* _Passage to read_:
# # # #

Reputation: 367
I am trying to run a function which there is a random number generator within the function. The results at not as what I expected so I have done the following test:
# Case 1
set.seed(100)
A1 = matrix(NA,20,10)
for (i in 1:10) {
A1[,i] = sample(1:100,20)
}
# Case 2
set.seed(100)
A2 = sapply(seq_len(10),function(x) sample(1:100,20))
# Case 3
require(parallel)
set.seed(100)
cl <- makeCluster(detectCores() - 1)
A3 = parSapply(cl,seq_len(10), function(x) sample(1:100,20))
stopCluster(cl)
# Check: Case 1 result equals Case 2 result
identical(A1,A2)
# [1] TRUE
# Check: Case 1 result does NOT equal to Case 3 result
identical(A1,A3)
# [1] FALSE
# Check2: Would like to check if it's a matter of ordering
range(rowSums(A1))
# [1] 319 704
range(rowSums(A3))
# [1] 288 612
In the above code, the parSapply generates a different set of random numbers than A1 and A2. My purpose of having Check2 is that, I was suspecting that parSapply might alter the order however it doesn't seem to be case as the max and min sums of these random numbers are different.
Appreciate if someone could shed some colour on why parSapply would give a different result from sapply. What am I missing here?
Thanks in advance!
Upvotes: 1
Views: 854
Reputation: 22333
Have a look at ?vignette(parallel)

# # # #

* _About this exercise_: Resume the forum thread on why parSapply gives different random numbers than sapply, writing on from its final line.

Keypoint text descriptions:
# # # #

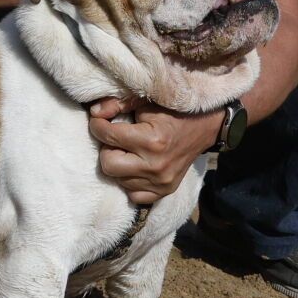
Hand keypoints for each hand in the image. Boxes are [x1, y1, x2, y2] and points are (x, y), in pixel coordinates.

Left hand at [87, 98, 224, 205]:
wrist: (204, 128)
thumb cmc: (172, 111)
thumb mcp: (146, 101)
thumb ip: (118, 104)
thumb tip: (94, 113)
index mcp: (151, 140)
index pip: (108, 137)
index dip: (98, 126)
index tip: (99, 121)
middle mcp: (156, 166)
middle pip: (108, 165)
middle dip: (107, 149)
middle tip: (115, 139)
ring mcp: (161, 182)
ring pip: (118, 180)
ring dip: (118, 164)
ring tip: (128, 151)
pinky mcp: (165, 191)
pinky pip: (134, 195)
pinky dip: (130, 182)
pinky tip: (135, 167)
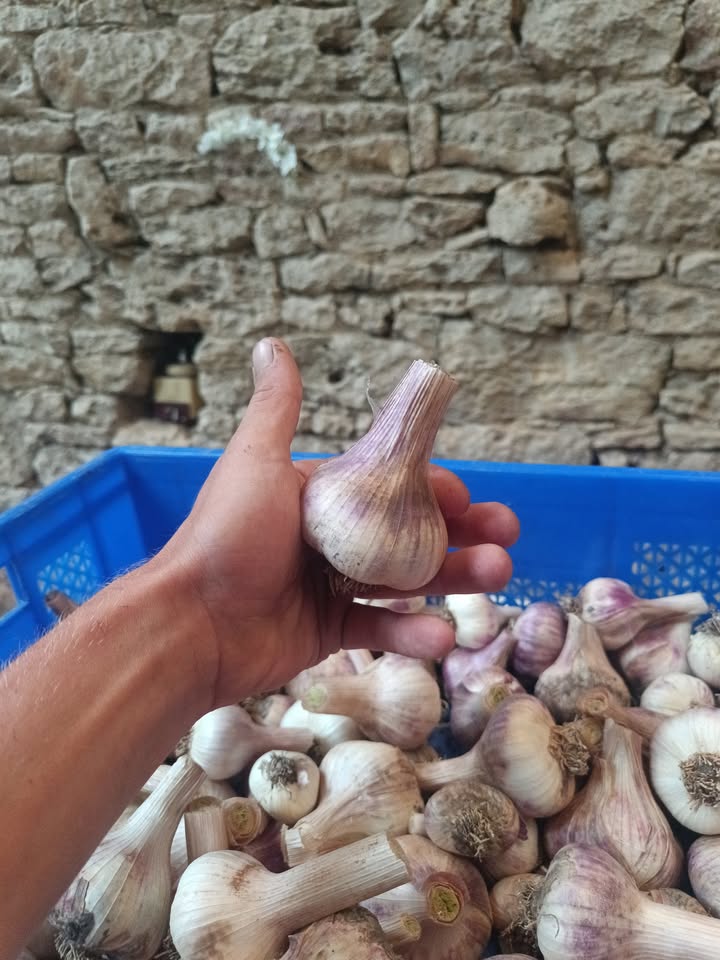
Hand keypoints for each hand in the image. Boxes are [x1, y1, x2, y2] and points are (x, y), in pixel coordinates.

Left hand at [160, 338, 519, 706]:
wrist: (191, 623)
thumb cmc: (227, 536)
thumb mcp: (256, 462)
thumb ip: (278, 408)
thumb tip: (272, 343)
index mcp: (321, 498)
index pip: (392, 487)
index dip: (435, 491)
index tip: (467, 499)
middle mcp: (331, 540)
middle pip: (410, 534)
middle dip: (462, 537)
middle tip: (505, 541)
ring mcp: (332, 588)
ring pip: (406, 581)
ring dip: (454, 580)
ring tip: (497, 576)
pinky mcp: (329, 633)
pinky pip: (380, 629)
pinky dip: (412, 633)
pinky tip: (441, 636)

# # # #

* _Result of this task_:
and in particular at "Section 6 Random-number generation". Among other things it states the following
Some care is needed with parallel computation using (pseudo-)random numbers: the processes/threads which run separate parts of the computation need to run independent (and preferably reproducible) random-number streams.
When an R process is started up it takes the random-number seed from the object .Random.seed in a saved workspace or constructs one from the clock time and process ID when random-number generation is first used (see the help on RNG). Thus worker processes might get the same seed because a workspace containing .Random.seed was restored or the random number generator has been used before forking: otherwise these get a non-reproducible seed (but with very high probability a different seed for each worker).
You should also have a look at ?clusterSetRNGStream
.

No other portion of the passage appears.